> [Text passage]:
+ + +

Can you take any more bad news about the Catholic Church right now?

I didn’t think so. The Pennsylvania grand jury report on clergy sexual abuse and the cover-up by church officials, the disgrace of the former Cardinal McCarrick, the confusing letter by a disgruntled former papal nuncio to the U.S. in which he urged Pope Francis to resign — in my lifetime, I’ve never seen so much terrible news about my church.

Around the time of this late summer disaster, a young woman out here in my neck of the woods (as they say in the Midwest) was discovered dead in a cornfield after a monthlong search. This, too, was very sad news indeed.

But the life of Mollie Tibbetts, and her late August funeral Mass held in a small-town Iowa gymnasium, gave us a moment to thank God for all that remains good and wholesome in the faith we love and the people who espouse that faith.

I was initially stunned by the national attention paid to Tibbetts’ disappearance and death. I live in eastern Nebraska, a stone’s throw from our Iowa neighbors. So it wasn’t surprising that when the University of Iowa student was reported missing after going for a run in the little town of Brooklyn, Iowa, where she lived, and where she was housesitting for her boyfriend, it was big news in Omaha.

Driving through Iowa, I saw “missing” posters for Tibbetts at every rest stop. When a sign on the interstate indicated Brooklyn was somewhere nearby, off beyond the rolling green cornfields, something in my heart sank.

And when she was found dead, and her suspected murderer was discovered to be an undocumented Mexican worker, it was a double jolt. Added to this tragedy would be hatred unleashed against a group of people for the criminality of one.

It took barely hours for some politicians to use her death as an example of immigration problems and to tar yet again Mexican people.

But then something wonderful emerged. First, members of the Tibbetts family went on social media and decried any attempt to use her death to impugn immigrants.

+ + +

> [Information provided]:
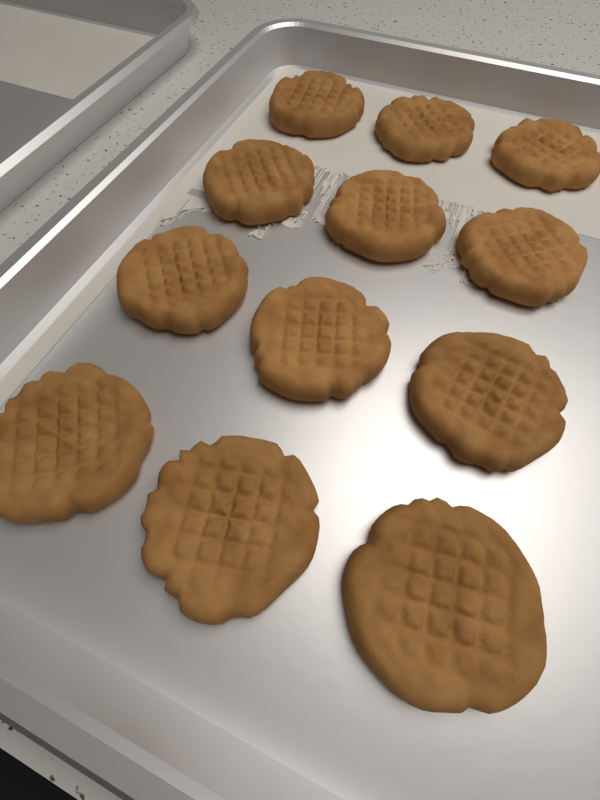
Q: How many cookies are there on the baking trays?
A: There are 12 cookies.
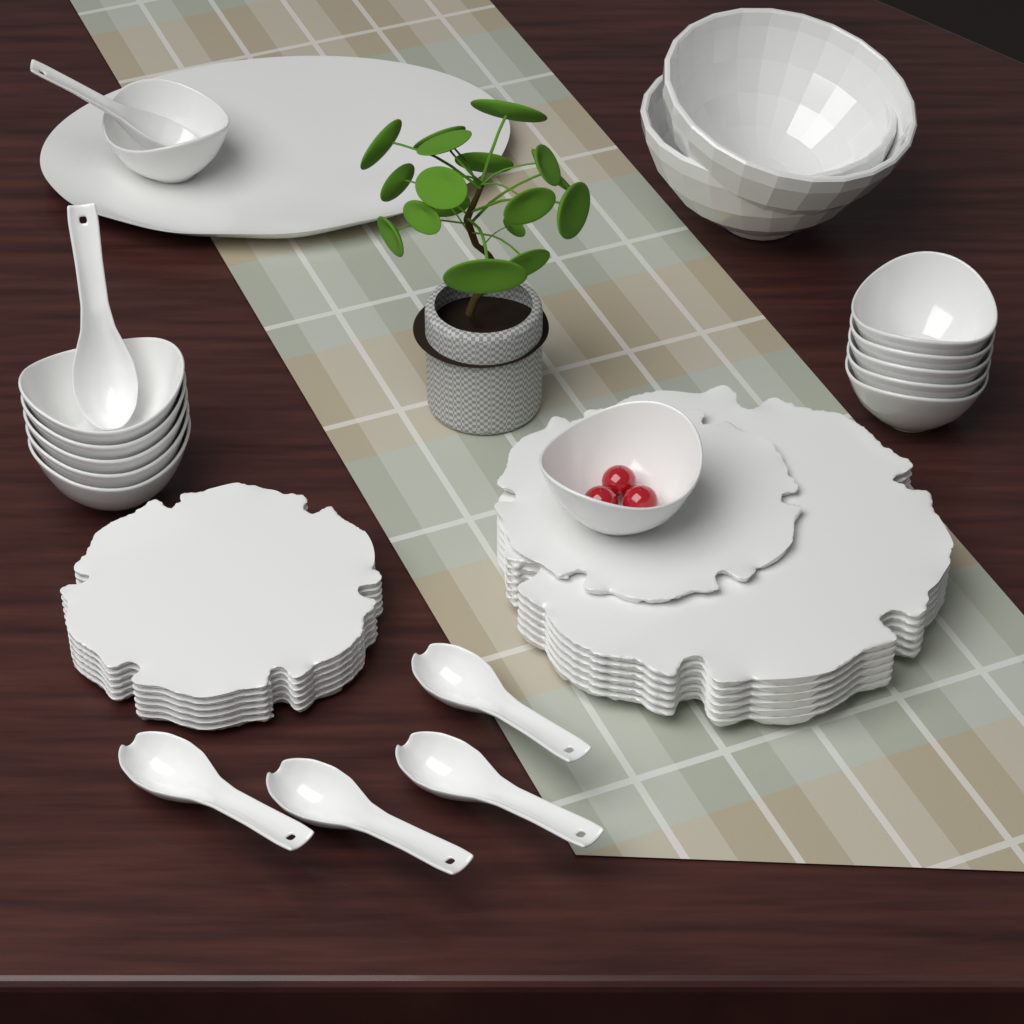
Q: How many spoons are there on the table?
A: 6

+ + +

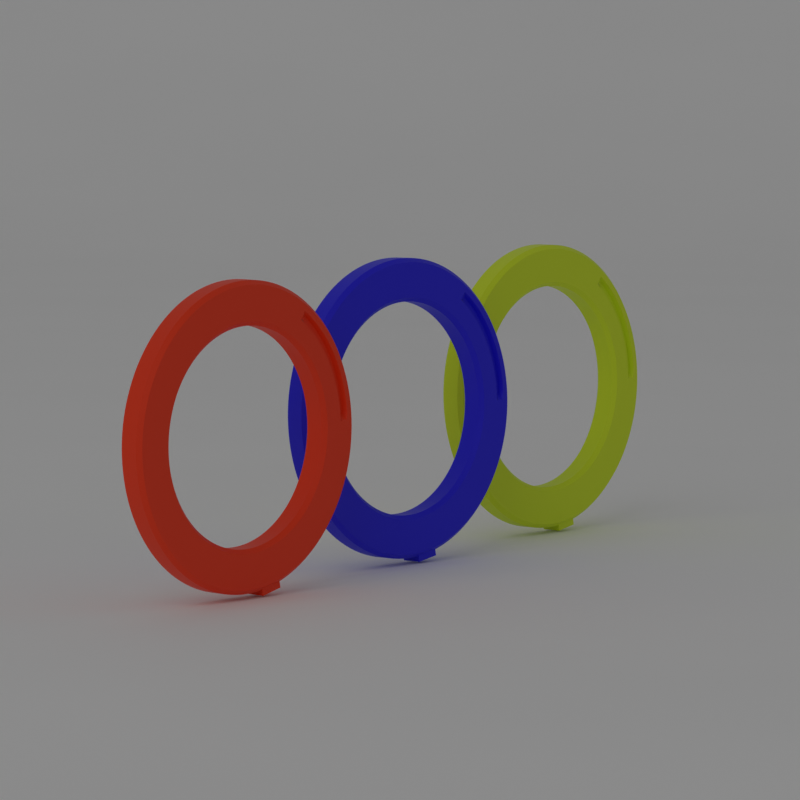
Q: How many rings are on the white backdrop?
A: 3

+ + +

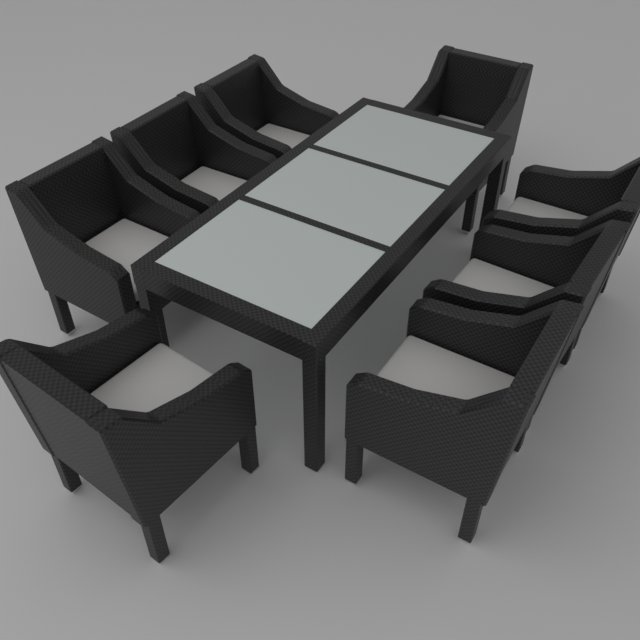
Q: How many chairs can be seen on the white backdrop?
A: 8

+ + +

> [Tasks to perform]:
a) Extract every line from the entries that contains the word "many".
b) Carry on the essay about Mollie Tibbetts from the point where it ends.
The entries are unrelated to the essay about Mollie Tibbetts.

> [Answers to the tasks]:
a)
Q: How many cookies are there on the baking trays?
Q: How many spoons are there on the table?
Q: How many rings are on the white backdrop?
Q: How many chairs can be seen on the white backdrop?

b)
Then, the bishop of Davenport, Iowa, presided over her funeral Mass, a ritual full of the spirit of hope and resurrection.

According to Catholic News Service, her parish’s director of religious education talked about Tibbetts growing stronger in her faith and her desire to be a child psychologist.

“She always had something good to say about somebody,” the director said.

Her small-town pastor gave the homily and compared Tibbetts, according to CNS, as not just a mustard seed, “but as a full-grown bush” full of many seeds.

He compared her to St. Therese of Lisieux, who also died young but left a “legacy of faith and inspiration.”

The pastor emphasized not the horrible sorrow of a young life cut short, but instead, “Who can say what good will come of what Mollie has already given the world? … Look at the good God is working among us here today.”

To me, his words evoked the classic Catholic embrace of the grain of wheat dying, then yielding a rich harvest. That mysterious Christian concept is one we might pray over during these days of sorrow in our church.

Finally, I laughed warmly at the words the Des Moines Register quoted from Tibbetts’ father. These words help explain where Mollie Tibbetts received her good-natured grounding in grace and faith.

“The Hispanic community are Iowans,” said Mr. Tibbetts. “They have the same values as Iowans. As far as I’m concerned, they’re Iowans with better food.”